[[ Data supplied, beginning ]]

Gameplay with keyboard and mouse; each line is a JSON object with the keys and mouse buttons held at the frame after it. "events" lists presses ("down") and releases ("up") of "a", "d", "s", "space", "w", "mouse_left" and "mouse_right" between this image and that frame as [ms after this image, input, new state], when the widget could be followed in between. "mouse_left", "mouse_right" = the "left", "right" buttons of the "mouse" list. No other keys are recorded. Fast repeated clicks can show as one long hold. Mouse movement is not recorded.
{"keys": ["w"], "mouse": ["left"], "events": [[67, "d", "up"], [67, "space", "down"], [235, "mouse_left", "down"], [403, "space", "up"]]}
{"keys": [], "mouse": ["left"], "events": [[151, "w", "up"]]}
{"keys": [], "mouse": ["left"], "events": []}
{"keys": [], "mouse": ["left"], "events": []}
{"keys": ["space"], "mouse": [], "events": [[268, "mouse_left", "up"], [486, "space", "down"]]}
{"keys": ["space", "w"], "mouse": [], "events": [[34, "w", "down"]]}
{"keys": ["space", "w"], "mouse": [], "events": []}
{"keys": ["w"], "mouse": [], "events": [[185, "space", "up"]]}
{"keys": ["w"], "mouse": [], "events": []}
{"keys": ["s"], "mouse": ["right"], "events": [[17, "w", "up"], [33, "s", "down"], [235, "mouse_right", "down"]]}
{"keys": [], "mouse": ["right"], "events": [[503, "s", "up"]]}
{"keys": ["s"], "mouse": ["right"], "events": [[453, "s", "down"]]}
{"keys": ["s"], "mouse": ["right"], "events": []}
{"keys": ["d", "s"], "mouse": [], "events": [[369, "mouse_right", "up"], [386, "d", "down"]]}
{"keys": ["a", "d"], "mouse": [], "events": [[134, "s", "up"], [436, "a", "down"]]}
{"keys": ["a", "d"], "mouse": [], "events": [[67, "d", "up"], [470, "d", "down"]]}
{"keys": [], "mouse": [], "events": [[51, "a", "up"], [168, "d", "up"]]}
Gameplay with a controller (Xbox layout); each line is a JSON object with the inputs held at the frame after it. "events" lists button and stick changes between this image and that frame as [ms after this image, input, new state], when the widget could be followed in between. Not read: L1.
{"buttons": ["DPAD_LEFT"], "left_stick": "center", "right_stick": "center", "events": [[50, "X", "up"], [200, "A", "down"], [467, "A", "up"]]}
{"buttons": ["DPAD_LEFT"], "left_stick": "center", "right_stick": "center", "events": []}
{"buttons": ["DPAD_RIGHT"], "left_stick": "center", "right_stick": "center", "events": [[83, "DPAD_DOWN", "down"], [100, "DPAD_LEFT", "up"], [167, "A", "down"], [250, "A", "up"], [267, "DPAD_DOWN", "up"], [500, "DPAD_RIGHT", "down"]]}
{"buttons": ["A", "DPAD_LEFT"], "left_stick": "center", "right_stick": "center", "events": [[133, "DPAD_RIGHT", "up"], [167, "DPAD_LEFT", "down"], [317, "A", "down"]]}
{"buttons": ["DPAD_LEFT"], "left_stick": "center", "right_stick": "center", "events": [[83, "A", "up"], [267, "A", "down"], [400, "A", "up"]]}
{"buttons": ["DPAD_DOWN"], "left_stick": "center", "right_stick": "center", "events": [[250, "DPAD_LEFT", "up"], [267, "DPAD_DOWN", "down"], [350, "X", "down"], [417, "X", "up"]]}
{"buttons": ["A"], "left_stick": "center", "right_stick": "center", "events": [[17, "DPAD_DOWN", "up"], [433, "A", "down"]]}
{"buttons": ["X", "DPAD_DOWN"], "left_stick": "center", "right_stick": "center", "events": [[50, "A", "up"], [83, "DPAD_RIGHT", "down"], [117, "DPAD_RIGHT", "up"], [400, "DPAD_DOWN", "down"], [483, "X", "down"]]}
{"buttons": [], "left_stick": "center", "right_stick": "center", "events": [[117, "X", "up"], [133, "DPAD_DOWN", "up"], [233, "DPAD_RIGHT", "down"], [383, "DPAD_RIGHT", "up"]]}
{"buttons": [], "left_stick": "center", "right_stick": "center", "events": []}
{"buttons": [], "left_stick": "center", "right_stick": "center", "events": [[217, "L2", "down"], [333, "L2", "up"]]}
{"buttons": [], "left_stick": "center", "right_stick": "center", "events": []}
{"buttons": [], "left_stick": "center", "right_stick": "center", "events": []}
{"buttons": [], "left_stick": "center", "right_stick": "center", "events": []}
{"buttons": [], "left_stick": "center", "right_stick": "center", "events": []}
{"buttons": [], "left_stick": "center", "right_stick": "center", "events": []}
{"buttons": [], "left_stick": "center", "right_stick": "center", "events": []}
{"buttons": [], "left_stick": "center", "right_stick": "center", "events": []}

[[ Data supplied, end ]]

# Action item
Your answer must be a single number: how many lines of the records contain the word "state".

# Answer to this exercise
2